I recently had the privilege of addressing the 9th Biannual Congress of the World Association for Laser Therapy in Australia on the topic of Laser Therapy Applications in Veterinary Medicine. WALT is the leading laser therapy organization in the world setting the guidelines in dose applications and publishing leading research and clinical papers in the journal Photomedicine and Surgery. Members include veterinarians, physicians, dentists, physiotherapists, researchers and other health care professionals. The number of quality published double blinded clinical trials and underlying mechanism papers has rapidly risen in the last 7 years as a result of WALTs influence and leadership. The biannual congress affords an opportunity for leaders in the laser therapy world to share breaking research discoveries and clinical results with one another.

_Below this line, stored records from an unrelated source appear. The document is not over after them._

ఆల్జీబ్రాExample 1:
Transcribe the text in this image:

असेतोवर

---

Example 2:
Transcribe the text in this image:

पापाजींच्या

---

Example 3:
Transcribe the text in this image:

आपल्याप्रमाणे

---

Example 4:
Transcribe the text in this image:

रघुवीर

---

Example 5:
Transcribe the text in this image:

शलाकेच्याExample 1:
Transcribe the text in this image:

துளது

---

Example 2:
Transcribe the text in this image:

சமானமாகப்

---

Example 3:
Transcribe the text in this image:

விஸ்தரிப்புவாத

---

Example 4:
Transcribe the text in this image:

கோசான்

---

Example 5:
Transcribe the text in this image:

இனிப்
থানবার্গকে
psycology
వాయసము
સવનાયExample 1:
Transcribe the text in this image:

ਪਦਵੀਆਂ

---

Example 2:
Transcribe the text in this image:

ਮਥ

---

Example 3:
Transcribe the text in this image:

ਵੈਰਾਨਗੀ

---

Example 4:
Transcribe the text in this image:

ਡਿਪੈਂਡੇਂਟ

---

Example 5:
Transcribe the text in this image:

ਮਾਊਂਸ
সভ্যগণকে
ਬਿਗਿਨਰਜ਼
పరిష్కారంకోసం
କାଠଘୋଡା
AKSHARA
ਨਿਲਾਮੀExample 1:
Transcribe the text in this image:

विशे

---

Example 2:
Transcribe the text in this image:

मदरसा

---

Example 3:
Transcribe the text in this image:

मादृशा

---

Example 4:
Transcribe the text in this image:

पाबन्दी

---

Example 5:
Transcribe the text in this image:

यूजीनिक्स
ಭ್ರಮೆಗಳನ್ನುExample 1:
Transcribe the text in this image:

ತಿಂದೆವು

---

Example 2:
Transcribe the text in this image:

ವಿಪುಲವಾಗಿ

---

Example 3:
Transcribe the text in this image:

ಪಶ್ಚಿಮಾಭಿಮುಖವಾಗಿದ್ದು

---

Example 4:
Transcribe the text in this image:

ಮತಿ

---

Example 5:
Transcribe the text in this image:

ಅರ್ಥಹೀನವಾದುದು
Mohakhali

I was one of two veterinarians invited to speak at WALT 2012 and focused on three clinical cases from Ruckersville Animal Hospital that illustrated the usefulness and breadth of laser therapy in veterinary medicine. The first case is a giant breed young dog that has bilateral ruptured anterior cruciate ligaments and bilateral hip dysplasia. His ability to ambulate and remain pain free was progressively getting worse despite being on Deramaxx (NSAID), Tramadol (synthetic opiod) and Glucosamine (chondroprotective agent). Surgery and laser therapy were discussed as possible options and due to the high cost of multiple surgeries and guarded prognosis, laser therapy was begun. This dog had an immediate positive response to LT and after six months was able to be weaned off all medication except Glucosamine. He requires a booster treatment every five weeks and gets along as if he had no orthopedic problems. This has saved the owner thousands of dollars in medicine and bloodwork fees as well as the expense of surgery and associated intense rehab.

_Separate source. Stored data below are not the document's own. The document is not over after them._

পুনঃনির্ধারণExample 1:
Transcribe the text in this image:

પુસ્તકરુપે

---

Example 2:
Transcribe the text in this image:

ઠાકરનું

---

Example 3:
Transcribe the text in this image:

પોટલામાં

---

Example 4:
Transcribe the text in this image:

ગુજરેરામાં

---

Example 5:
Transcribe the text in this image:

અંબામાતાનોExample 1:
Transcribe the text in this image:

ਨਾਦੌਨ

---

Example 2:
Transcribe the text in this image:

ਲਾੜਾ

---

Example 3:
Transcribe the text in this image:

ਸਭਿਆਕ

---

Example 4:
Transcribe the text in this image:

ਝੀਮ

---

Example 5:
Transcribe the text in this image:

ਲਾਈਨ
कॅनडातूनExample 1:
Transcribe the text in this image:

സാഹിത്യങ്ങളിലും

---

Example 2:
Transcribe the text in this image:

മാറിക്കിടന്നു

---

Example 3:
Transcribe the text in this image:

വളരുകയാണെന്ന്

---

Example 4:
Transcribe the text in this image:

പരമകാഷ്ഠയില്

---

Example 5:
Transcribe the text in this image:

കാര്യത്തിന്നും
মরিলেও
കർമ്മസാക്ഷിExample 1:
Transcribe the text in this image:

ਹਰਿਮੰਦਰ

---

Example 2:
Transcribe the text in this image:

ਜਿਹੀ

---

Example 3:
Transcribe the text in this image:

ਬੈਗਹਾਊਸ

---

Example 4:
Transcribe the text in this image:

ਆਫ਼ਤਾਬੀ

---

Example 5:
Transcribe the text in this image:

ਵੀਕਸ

The second case I presented was a small poodle that was attacked by another dog and suffered multiple severe bite wounds to the rear end that became infected. With the assistance of low level laser therapy this devastating injury was able to heal faster and without residual damage or scarring to the patient. Finally, the third case presented involved a dog that developed severe dementia of undetermined origin. This dog was refractory to all traditional medications but had a complete recovery with low level laser irradiation of the brain. The patient continued to relapse into episodes of endless pacing, circling, and blindness but we found that a laser treatment every 10 days will prevent recurrences.

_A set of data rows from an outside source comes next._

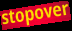
stopover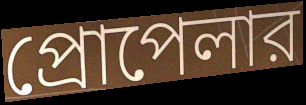
প্রোপেলার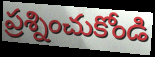
ప్రశ్నించుకోండి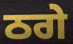
ਠਗੇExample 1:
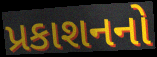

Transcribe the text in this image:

પ્રકાશનનો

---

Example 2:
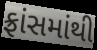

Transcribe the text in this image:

ફ્રાંસમાંથી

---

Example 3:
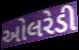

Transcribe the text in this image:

ઓલરેડી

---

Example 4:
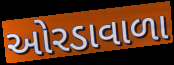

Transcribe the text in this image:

ઓરડાવાળા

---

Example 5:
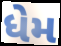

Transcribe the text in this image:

ધેમ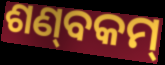
ଶଣ୍‌ବକମ୍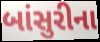
બાંસુરીના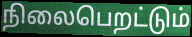
நிலைபெறட்டும்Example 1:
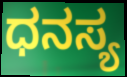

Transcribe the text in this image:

ಧನಸ್ಯ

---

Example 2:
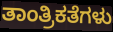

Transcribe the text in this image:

ತಾಂತ್ರಿಕತೆಗಳು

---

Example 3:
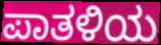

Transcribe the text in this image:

ಪಾತಳಿಯ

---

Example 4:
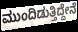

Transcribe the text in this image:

ಮುಂದಿಡುತ್ತಿದ್ದೇನೆ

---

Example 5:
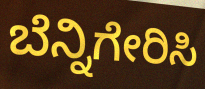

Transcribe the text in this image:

ಬೆನ್ನಿಗೇರಿಸಿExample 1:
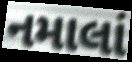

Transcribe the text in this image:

નમાલાં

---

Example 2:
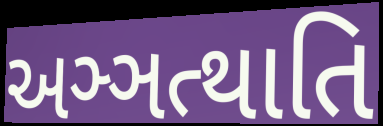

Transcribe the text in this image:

અઞ્ઞત્થાતિ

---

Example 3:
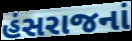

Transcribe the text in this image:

હંસરાજનાં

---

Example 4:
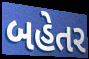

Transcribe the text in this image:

બહેતર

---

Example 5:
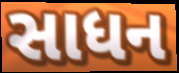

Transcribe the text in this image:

સાધનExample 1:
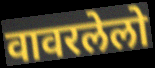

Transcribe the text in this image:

वावरलेलो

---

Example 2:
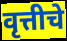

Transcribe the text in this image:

वृत्तीचे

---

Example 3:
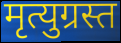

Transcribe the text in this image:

मृत्युग्रस्त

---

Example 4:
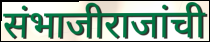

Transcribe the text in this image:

संभाजीराजांची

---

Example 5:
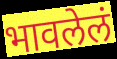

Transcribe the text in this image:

भावलेलं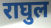
राघुल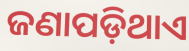
ଜଣାପଡ଼ିଥାଏ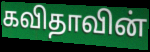
கவிதாவின்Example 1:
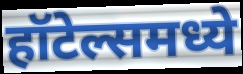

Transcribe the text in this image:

हॉटेल्समध्ये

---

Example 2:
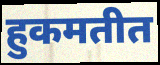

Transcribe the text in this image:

हुकमतीत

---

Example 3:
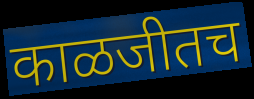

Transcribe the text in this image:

काळजीतच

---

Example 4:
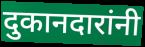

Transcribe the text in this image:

दुकानदारांनी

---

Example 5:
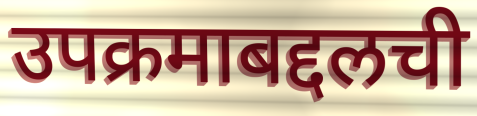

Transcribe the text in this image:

उपक्रमाबद्दलची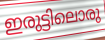
ഇരുട്ടിലൊരു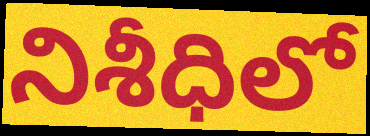
నిశీధిలోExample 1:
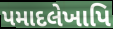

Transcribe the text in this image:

પમાદલેખાપિ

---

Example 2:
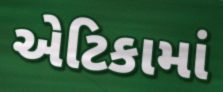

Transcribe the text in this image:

એટિકામાં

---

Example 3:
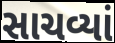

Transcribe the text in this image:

સાચવ્યાં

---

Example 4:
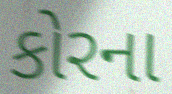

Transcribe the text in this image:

કોરના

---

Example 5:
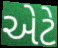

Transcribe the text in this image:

Time did not allow me to talk about the the many other conditions we routinely treat at Ruckersville Animal Hospital & Veterinary Laser Therapy Center. These include bladder and kidney problems, liver and pancreatic diseases, heart disease, gastrointestinal diseases, eye and ear problems, dental conditions and a host of other musculoskeletal, dermatologic, and neurologic problems. I am convinced that laser therapy is one of the most important new treatment modalities for the future of medicine because of its effectiveness without unwanted side effects and its affordability. Ruckersville Animal Hospital & Laser Therapy Center is committed to bringing its patients the best and most complete options in laser therapy.